Cambodia's Prime Minister Hun Sen
President of the Cambodian People's Party (CPP) and Cambodia's Prime Minister Hun Sen attends a campaign on final day in Phnom Penh, Cambodia, July 27, 2018.REUTERS/Samrang Pring

Polls closed in Cambodia's contentious national election on Sunday with rights groups saying the vote was neither free nor fair in the absence of any significant challenger to Prime Minister Hun Sen and voter intimidation.

The National Election Commission (NEC) said in a document sent after polls closed that voter turnout was 70.41 percent nationwide.

However, scenes on the ground in the capital Phnom Penh painted a different picture. At a polling station near the river, election workers outnumbered voters and a slow trickle of people arrived throughout the day. Another polling station at a school was quiet with a handful of voters casting their ballot in the mid-afternoon heat.

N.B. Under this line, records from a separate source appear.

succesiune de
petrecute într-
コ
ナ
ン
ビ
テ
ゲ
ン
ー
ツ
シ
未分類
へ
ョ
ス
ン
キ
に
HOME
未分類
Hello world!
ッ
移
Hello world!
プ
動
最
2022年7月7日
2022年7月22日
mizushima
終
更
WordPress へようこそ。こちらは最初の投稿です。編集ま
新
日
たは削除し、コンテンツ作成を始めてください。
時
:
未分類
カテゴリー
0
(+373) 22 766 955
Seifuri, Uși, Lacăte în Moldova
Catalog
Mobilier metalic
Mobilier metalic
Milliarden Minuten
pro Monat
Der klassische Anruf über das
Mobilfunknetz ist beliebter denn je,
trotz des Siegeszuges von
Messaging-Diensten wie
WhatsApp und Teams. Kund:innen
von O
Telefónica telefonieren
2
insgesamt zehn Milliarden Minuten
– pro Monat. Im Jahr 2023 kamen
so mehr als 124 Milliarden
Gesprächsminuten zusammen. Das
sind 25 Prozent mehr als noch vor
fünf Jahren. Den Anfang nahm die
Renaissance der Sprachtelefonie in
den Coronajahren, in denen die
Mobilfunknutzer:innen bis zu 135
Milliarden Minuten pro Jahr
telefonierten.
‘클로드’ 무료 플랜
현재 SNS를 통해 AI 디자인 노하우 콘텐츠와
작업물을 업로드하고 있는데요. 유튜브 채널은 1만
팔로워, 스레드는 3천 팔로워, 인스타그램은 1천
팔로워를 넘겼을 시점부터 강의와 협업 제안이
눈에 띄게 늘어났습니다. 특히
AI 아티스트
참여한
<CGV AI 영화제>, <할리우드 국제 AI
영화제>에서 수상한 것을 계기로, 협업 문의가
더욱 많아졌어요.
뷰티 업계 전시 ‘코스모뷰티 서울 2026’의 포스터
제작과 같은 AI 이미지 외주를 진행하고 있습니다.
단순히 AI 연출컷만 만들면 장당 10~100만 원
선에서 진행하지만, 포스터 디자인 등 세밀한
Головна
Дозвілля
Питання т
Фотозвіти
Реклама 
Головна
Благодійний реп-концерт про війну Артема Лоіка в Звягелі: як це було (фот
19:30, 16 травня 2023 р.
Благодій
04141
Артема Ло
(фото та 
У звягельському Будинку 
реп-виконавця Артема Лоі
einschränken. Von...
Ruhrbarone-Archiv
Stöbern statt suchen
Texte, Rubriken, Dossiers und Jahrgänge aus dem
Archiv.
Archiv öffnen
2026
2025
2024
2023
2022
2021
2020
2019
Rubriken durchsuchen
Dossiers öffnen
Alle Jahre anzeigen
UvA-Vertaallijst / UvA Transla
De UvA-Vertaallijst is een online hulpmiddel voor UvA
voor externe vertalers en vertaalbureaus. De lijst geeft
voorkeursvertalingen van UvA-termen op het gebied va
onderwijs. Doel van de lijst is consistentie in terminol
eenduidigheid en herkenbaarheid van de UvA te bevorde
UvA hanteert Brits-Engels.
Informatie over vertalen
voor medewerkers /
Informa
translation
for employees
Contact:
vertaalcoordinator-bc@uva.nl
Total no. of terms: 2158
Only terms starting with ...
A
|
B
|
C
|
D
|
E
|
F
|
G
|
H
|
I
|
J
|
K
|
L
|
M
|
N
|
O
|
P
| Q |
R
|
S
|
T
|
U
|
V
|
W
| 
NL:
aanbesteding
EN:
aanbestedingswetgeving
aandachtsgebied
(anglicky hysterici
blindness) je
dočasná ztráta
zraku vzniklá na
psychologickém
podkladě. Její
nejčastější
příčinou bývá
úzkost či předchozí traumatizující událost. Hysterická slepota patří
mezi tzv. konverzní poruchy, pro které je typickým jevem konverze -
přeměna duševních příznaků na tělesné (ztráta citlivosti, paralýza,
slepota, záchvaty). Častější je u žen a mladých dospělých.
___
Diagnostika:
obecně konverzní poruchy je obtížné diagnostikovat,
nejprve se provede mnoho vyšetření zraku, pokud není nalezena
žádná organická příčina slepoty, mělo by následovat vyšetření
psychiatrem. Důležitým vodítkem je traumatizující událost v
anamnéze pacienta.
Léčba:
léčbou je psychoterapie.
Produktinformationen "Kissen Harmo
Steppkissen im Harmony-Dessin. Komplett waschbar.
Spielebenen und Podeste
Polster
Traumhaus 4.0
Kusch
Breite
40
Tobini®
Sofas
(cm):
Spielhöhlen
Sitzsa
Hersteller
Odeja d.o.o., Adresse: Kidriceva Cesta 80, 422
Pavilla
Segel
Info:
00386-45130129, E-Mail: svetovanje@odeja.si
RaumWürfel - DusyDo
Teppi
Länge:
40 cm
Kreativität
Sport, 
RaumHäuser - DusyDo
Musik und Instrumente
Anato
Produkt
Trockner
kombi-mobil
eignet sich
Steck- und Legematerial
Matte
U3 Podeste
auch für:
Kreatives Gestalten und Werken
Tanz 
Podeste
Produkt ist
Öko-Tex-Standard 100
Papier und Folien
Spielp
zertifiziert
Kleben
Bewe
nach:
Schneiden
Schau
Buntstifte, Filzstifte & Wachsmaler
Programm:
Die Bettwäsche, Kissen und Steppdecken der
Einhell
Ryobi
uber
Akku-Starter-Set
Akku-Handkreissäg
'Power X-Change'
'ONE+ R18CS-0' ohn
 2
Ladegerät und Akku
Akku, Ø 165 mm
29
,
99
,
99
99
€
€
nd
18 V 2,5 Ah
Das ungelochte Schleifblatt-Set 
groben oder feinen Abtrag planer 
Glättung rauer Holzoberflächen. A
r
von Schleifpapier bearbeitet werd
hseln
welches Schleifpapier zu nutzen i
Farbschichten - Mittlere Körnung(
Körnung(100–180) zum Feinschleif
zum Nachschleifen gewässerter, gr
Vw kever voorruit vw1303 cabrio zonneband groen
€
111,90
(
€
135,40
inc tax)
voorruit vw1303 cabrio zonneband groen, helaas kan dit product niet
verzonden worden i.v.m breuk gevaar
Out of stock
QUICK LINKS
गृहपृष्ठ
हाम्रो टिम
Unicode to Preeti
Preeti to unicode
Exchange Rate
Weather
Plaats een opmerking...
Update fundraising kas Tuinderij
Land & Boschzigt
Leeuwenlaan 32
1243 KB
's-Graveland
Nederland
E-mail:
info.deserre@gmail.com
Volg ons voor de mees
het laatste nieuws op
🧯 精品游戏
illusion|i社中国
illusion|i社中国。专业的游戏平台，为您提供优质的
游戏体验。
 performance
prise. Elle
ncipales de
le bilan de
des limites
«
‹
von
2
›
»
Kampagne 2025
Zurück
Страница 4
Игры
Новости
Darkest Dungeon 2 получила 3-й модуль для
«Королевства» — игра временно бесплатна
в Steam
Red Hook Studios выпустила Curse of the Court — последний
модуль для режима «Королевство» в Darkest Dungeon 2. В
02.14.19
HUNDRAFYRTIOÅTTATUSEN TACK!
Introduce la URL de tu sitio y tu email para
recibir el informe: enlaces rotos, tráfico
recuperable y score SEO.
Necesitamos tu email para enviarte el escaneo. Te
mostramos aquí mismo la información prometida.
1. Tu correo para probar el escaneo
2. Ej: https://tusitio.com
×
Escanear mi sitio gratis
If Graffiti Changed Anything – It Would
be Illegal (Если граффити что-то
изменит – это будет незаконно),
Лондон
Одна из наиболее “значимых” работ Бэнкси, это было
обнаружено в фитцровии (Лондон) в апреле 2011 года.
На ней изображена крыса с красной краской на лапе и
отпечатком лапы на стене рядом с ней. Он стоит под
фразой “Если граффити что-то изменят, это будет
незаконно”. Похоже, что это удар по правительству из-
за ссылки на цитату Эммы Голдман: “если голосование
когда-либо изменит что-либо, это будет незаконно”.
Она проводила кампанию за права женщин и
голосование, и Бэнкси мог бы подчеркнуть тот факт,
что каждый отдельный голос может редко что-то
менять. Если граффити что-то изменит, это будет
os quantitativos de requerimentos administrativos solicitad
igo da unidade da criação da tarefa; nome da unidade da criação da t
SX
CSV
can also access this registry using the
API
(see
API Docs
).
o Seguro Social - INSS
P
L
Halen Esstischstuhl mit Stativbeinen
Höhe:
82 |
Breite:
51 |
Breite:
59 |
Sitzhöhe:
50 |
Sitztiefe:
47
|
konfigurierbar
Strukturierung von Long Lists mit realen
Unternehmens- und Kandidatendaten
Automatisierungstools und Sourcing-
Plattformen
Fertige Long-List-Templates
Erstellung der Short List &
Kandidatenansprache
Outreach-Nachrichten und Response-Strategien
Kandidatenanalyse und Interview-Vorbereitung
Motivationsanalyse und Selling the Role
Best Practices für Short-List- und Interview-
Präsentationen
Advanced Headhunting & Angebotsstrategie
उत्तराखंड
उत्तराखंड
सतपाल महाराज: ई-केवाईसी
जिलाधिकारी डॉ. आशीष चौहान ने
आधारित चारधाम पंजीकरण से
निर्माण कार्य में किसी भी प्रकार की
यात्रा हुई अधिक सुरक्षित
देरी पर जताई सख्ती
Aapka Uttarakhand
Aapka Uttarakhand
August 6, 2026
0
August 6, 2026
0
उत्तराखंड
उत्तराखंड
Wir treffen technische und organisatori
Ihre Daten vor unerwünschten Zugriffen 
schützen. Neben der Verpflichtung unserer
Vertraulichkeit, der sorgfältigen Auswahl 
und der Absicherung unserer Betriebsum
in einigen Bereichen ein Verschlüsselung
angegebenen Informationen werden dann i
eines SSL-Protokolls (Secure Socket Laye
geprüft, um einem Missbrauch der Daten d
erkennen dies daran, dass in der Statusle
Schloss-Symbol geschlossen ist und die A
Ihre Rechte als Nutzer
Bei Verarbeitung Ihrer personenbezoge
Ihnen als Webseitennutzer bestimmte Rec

One Dutch tourist visiting Cambodia on holiday said he did not realise it was election day. "Is it election day? I didn't know. Seems very quiet, like a normal Sunday," said the tourist, who declined to be identified to protect his privacy.

Critics say the election is a backward step for democracy in Cambodia, marred by intimidation by the ruling Cambodian People's Party (CPP) and the dissolution last year of the main opposition Cambodian National Rescue Party (CNRP) and the jailing of its leader, Kem Sokha, on treason charges.

ASEAN Parliamentarians for Human Rights (APHR) said in a statement that the vote took place in a "highly repressive political environment".

Hun Sen, a former Khmer Rouge commander who defected from Pol Pot's murderous regime, has ruled Cambodia for more than 30 years and is the world's longest-serving prime minister.

An election worker hangs a banner outside a classroom at a school in Phnom Penh
An election worker hangs a banner which reads "Polling Station" outside a classroom at a school in Phnom Penh, Cambodia, July 28, 2018.REUTERS/Darren Whiteside

Phil Robertson, deputy director of Human Rights Watch's Asia Division, told Reuters in an e-mail that many voters grudgingly went to the polls out of fear. Authorities have warned that anyone boycotting the vote will be seen as a "traitor."

One voter at a polling station by the river at Preap Sisowath Quay in Phnom Penh said not voting was "too much trouble". "I did not want to vote but I did vote," said the man, who asked not to be identified.

CPP is banking on a high voter turn-out to bestow a veneer of legitimacy on the election. Some 8 million people are registered to vote. Nearly 70 percent cast their ballot during the last general election in 2013.

Nineteen political parties ran against Hun Sen's ruling CPP, but none are strongly critical of the government. The opposition CNRP, appealing to younger voters and those seeking change, narrowly lost the last general election in 2013.

The 2018 election is the country's sixth since 1993 when it emerged from decades of war, including the 1975-1979 Khmer Rouge regime which is blamed for the deaths of 1.7 million people. The National Election Committee will announce preliminary results at around 6 pm local time. Official results are expected in mid-August.